Medical school is not like Grey’s Anatomy. Or Scrubs. At all.
I am a doer. I have always been this way ever since I was a primary school student. Assignments, tasks, anything—if I was told to do something, it would get done without questions, complaints, or other difficulties. But in spite of this, I have never been a go-getter. If left to my own devices, I am not sure if I would ever accomplish anything. Maybe this is because of my personality, maybe it is because I have depression––I don’t really know. What I do know, however, is that if you instruct me to accomplish something, I will. And it will be done extremely well.
I have never been a go-getter. I feel as if I have constantly been living a lie, surrounded always by extremely motivated and hard-working peers who wish to accomplish amazing things. I live this life currently as a medical student, and I am reminded of this reality on a daily basis, whether it be in the classroom, in the hospital or clinic, and even at social functions. Everyone seems to have aspirations of doing things years into the future—career goals and personal goals—and I haven’t even thought about what I want to eat for dinner, who I want to call before I go to bed, where I want to spend the rest of my life.
I have never been a go-getter. That is why medical school has been so hard for me. Everyone says this is supposed to be the best, most rewarding year of medical school, but for me, it has been amazingly difficult. I perform exceptionally well when instructed to perform exceptionally well. Just look at my grades from the preclinical years. Look at my score on the licensing boards. Everyone told me these were important metrics I would need to perform well on, that they would serve me well later in my career. So I did. But that has not been the case with the residents and attendings I have met this year. Everyone is so nice and always looks out for our time, our well-being, our mental health; I cannot even tell you how many times I have been told to “go home, don’t waste your time staying here” when things begin to slow down on the wards. They probably assume that I will go home and start studying for a shelf or engage in exceptionally motivating and intellectually stimulating activities like my peers. Yet, I do not. I am not told to do things as I was during the first two years of medical school. Because of this, I have been labeled as “average” by many I have worked with. Their comments always read the same: “performs exceptionally well when given direction, but does not actively pursue interests or read on patients on his own volition.” I am a doer. I have never been a go-getter.
I have never been a go-getter. I recognize that this is hurting me with respect to my clinical evaluations compared to my peers. I keep telling myself that I need to change my behavior, that now is the time to finally be different. But change is hard. Depression is hard. As I am writing this, it is becoming evident to me that whoever reads this will be confused as to whether I should seek help or if I just truly just do not care. My therapist agrees that this is something I need to change if I am going to be successful during these next two years of medical school and into residency/my future practice. But change is hard. Depression is hard.
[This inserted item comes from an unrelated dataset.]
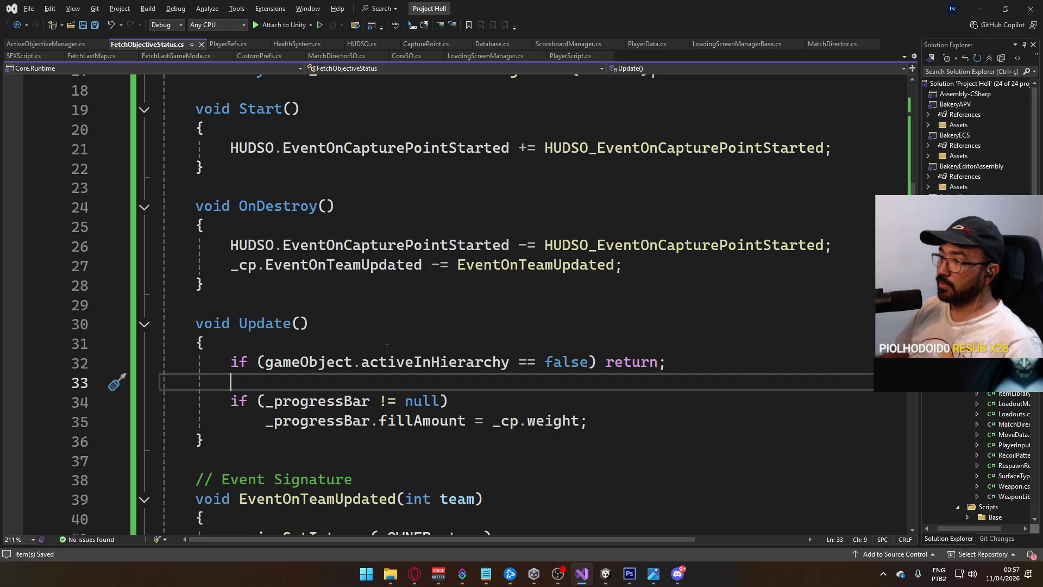
{"action": "scroll", "coordinate": [387, 348], "scroll_direction": "up", "scroll_amount": 4}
It isn’t just medicine, though. I lose friends because I don’t reach out to people; they think I don’t care. I do care, I just do a poor job of showing it. People I have been involved with romantically lose interest because I wait for things to happen instead of taking initiative. In the end, though, it all comes back to medicine. My clinical evaluations suffer because I do not show enough interest. No one ever asks me how I’m doing; they tell me I have to be the one to ask other people. I have never been a go-getter.
But I want to change. I don’t want to be this way forever. I want to want to take initiative. To come to the hospital every day wanting to actively engage my patients: their stories, hopes, and deepest fears. I want to be the one who desires more, who does not accept complacency. Who wonders about how I can make an impact on someone’s life every day. Who finally makes the first move and just asks them out. Who reaches out to a friend to remind them that I care.
I have never been a go-getter. But I don’t want to continue to passively watch my life pass me by. I have missed enough already.
I have never been a go-getter. But I want nothing more than to try to be.